### Your assignment
Give the lines from the start of the records through the line that contains "be placed where the power lies." as a numbered list, leaving out blank lines.

Material provided: Begin

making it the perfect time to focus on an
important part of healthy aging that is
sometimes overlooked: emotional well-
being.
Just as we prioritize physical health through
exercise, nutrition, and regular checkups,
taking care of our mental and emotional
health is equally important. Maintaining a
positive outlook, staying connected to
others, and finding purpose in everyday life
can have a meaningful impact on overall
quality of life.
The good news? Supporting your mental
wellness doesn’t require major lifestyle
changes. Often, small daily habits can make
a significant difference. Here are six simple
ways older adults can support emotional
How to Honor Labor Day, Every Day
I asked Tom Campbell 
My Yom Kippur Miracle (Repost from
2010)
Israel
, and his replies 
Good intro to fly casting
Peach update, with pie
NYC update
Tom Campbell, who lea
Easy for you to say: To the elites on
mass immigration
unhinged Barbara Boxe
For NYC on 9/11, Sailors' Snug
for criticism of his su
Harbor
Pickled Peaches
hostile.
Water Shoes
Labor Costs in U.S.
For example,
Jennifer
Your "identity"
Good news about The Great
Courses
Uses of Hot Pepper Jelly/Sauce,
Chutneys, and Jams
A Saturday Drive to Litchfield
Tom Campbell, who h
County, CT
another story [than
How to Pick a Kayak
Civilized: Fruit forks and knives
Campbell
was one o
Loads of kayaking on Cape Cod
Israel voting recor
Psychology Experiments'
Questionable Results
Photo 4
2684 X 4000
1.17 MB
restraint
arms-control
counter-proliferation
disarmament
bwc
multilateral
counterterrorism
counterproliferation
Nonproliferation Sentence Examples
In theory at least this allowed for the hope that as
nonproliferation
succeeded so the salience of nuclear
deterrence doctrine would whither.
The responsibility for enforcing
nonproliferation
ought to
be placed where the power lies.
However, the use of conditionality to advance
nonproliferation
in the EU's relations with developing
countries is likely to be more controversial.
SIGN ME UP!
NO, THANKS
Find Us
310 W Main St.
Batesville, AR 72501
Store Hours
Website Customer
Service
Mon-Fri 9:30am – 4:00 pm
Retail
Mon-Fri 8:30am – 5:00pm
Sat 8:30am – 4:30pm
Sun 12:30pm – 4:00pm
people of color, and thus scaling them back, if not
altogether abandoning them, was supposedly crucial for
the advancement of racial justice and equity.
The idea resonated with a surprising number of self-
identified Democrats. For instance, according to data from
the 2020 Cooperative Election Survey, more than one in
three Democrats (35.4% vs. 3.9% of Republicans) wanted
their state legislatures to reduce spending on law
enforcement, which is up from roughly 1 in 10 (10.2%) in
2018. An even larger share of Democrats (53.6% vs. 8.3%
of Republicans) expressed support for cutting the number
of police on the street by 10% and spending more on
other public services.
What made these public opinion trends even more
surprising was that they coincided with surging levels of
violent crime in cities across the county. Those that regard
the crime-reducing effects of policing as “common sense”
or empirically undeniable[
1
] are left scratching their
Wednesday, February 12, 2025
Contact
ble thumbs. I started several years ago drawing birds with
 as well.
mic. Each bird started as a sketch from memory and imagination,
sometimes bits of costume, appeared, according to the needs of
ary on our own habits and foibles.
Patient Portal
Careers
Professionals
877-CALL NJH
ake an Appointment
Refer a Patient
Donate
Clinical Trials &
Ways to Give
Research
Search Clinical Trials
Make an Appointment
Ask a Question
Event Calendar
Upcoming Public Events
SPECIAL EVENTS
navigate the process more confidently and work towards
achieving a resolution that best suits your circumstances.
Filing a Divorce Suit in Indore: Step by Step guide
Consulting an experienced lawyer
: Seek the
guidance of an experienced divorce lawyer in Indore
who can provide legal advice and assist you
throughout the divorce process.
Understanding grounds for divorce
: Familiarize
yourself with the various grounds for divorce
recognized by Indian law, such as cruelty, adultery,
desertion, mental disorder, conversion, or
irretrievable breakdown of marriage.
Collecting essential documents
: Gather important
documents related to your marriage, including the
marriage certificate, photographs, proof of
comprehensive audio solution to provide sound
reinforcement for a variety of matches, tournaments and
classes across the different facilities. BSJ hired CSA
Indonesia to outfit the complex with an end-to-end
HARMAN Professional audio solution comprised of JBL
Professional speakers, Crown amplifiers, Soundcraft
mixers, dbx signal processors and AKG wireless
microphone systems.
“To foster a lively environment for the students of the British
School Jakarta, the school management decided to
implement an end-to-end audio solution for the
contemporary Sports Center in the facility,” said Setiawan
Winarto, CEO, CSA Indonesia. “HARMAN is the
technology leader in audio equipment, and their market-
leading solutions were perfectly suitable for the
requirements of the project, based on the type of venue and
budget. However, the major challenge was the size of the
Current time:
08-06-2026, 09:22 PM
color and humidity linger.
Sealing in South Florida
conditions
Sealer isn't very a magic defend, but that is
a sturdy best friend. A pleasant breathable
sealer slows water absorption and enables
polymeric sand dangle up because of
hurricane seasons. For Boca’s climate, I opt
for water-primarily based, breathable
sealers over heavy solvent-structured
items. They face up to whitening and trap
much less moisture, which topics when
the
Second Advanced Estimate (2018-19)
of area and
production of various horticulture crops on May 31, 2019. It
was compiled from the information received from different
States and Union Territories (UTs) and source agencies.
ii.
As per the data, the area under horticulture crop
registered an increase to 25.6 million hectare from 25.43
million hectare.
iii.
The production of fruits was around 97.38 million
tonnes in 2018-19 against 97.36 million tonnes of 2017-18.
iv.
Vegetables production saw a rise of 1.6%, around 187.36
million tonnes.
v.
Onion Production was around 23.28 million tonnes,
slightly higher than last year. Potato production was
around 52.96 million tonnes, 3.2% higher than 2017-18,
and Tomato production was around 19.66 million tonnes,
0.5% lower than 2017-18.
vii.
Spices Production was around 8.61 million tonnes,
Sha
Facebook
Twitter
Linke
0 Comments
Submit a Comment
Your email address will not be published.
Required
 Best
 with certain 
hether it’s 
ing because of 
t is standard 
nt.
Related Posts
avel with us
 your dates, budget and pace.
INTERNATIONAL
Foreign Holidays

Material provided: End

### Answer space
1. making it the perfect time to focus on an
2. important part of healthy aging that is
3. sometimes overlooked: emotional well-
4. being.
5. Just as we prioritize physical health through
6. exercise, nutrition, and regular checkups,
7. taking care of our mental and emotional
8. health is equally important. Maintaining a
9. positive outlook, staying connected to
10. others, and finding purpose in everyday life
11. can have a meaningful impact on overall
12. quality of life.
13. The good news? Supporting your mental
14. wellness doesn’t require major lifestyle
15. changes. Often, small daily habits can make
16. a significant difference. Here are six simple
17. ways older adults can support emotional
18. How to Honor Labor Day, Every Day
19. I asked Tom Campbell 
20. My Yom Kippur Miracle (Repost from
21. 2010)
22. Israel
23. , and his replies 
24. Good intro to fly casting
25. Peach update, with pie
26. NYC update
27. Tom Campbell, who lea
28. Easy for you to say: To the elites on
29. mass immigration
30. unhinged Barbara Boxe
31. For NYC on 9/11, Sailors' Snug
32. for criticism of his su
33. Harbor
34. Pickled Peaches
35. hostile.
36. Water Shoes
37. Labor Costs in U.S.
38. For example,
39. Jennifer
40. Your "identity"
41. Good news about The Great
42. Courses
43. Uses of Hot Pepper Jelly/Sauce,
44. Chutneys, and Jams
45. A Saturday Drive to Litchfield
46. Tom Campbell, who h
47. County, CT
48. another story [than
49. How to Pick a Kayak
50. Civilized: Fruit forks and knives
51. Campbell
52. was one o
53. Loads of kayaking on Cape Cod
54. Israel voting recor
55. Psychology Experiments'
56. Questionable Results
57. Photo 4
58. 2684 X 4000
59. 1.17 MB
60. restraint
61. arms-control
62. counter-proliferation
63. disarmament
64. bwc
65. multilateral
66. counterterrorism
67. counterproliferation
68. Nonproliferation Sentence Examples
69. In theory at least this allowed for the hope that as
70. nonproliferation
71. succeeded so the salience of nuclear
72. deterrence doctrine would whither.
73. The responsibility for enforcing
74. nonproliferation
75. ought to
76. be placed where the power lies.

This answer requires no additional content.